1 Assistant Professor of Cardiology, Cardiac Rehabilitation Research Center, Isfahan Cardiovascular Research Institute, Isfahan University of Medical Sciences, Isfahan, Iran

2 cardiac rehabilitation research center, cardiovascular research institute, isfahan university of medical sciences, isfahan, iran

3 isfahan cardiovascular research center, cardiovascular esearch institute , isfahan university of medical sciences, isfahan, iran

4 Professor of Cardiology, Isfahan Cardiovascular Research Center, Isfahan Cardiovascular Research Institute, Isfahan University of Medical Sciences, Isfahan, Iran.

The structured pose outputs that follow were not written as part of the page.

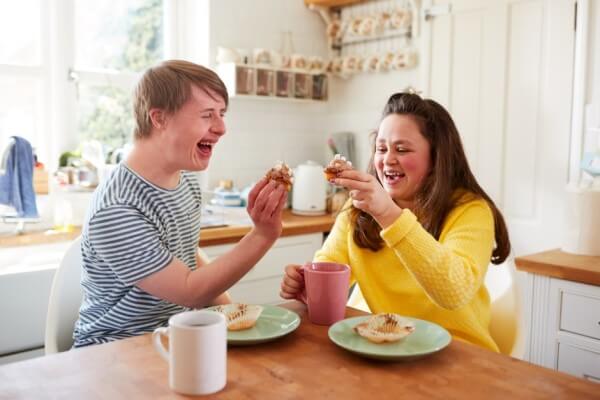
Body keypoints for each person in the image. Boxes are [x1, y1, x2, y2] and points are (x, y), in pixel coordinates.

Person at [73, 60, 287, 347]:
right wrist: (263, 234)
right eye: (207, 115)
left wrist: (232, 316)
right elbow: (190, 290)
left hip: (179, 337)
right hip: (116, 350)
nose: (222, 128)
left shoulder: (183, 180)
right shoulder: (117, 208)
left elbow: (187, 254)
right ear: (159, 119)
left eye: (222, 114)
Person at [280, 92, 510, 352]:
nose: (387, 159)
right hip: (382, 344)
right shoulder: (359, 207)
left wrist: (388, 215)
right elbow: (329, 268)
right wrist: (308, 285)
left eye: (402, 149)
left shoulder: (470, 211)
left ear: (437, 157)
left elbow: (453, 292)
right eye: (381, 148)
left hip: (457, 352)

5 isfahan cardiovascular research center, isfahan cardiovascular research institute, isfahan university of medical sciences, isfahan, iran

6 isfahan cardiovascular research center, cardiovascular research institute, isfaahn university of medical sciences, isfahan, iran

7 Isfahan Cardiovascular Research Center, Cardiovascular Research Institute, Isfahan University of Medical Sciences, Isfahan, Iran.

8 Associated Professor of Cardiology, Isfahan Cardiovascular Research Center, Isfahan University of Medical Sciences, Isfahan,

10.48305/arya.2023.42291.2929

Abstract

introduction: study explores the enduring challenges of cardiovascular disease mortality-Emphasizing myocardial infarction rates as a proxy for cardiovascular disease in Iran., and analyzes the 28-day mortality trends after acute myocardial infarction (AMI) from 2000 to 2017.

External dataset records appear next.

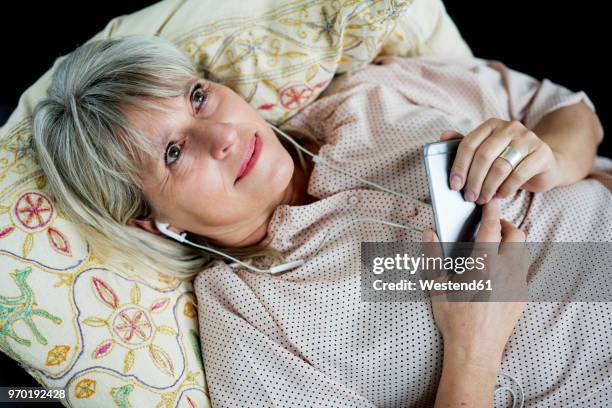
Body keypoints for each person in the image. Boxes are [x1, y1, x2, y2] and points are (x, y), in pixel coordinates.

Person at [32, 35, 611, 406]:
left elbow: (565, 108)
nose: (224, 137)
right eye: (174, 153)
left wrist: (551, 157)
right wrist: (473, 347)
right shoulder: (245, 318)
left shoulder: (368, 95)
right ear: (149, 222)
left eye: (199, 97)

Methods: This retrospective cohort study is based on data from a multi-centric hospital-based registry in Isfahan. Univariate and multivariate frailty Cox regression analyses were performed to identify hazard ratios (HRs) for the 28-day mortality rate of AMI based on age, gender, and living region.

Results: We enrolled 121,284 patients with an average age of 62.00±12.82 years. Older age than 65 years was found to be associated with an increased risk of AMI (HR: 3.2, 95% CI: 2.7-3.8 from 2000 to 2002 and HR: 4.6, 95% CI: 3.7-5.7 for 2015-2017). There was also an association between living in the urban region and a decreased risk of AMI from 2000 to 2005 (HR: 0.64, 95% CI: 0.46-0.90), from 2000 to 2002 (HR: 0.55, 95% CI: 0.43-0.71 for 2003-2005). Results showed that the trend of change in 28-day mortality declined more significantly from 2006 to 2017 compared to 2000-2002. Younger age (61.76±12.69 vs 71.12±11.73), female gender (HR:0.77, 95%CI: 0.67,0.89), and living in urban regions (HR: 0.69, 95%CI: (0.52,0.94) were the protective factors for the 28-days mortality rate of AMI.

Conclusion: It can be concluded that 28-day mortality had a descending trend from 2006 to 2017. Older age, male gender, and living in a rural region were the risk factors that affected the 28-day mortality rate of AMI.